# [TASK TO CARRY OUT]
Print, please, the line that contains "focal_35mm: 31" and each line after it to the end of the entries, unchanged and with nothing else.

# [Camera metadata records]
-------
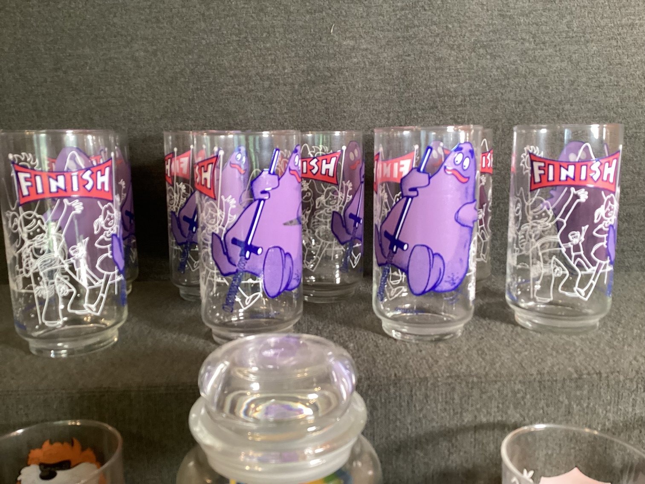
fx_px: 578
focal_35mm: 31
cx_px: 322
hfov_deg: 58.3
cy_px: 242
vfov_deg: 45.4
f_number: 2.4
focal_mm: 3.3
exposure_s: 1/50
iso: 200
-------
# [EXPECTED ANSWER]
focal_35mm: 31
cx_px: 322
hfov_deg: 58.3
cy_px: 242
vfov_deg: 45.4
f_number: 2.4
focal_mm: 3.3
exposure_s: 1/50
iso: 200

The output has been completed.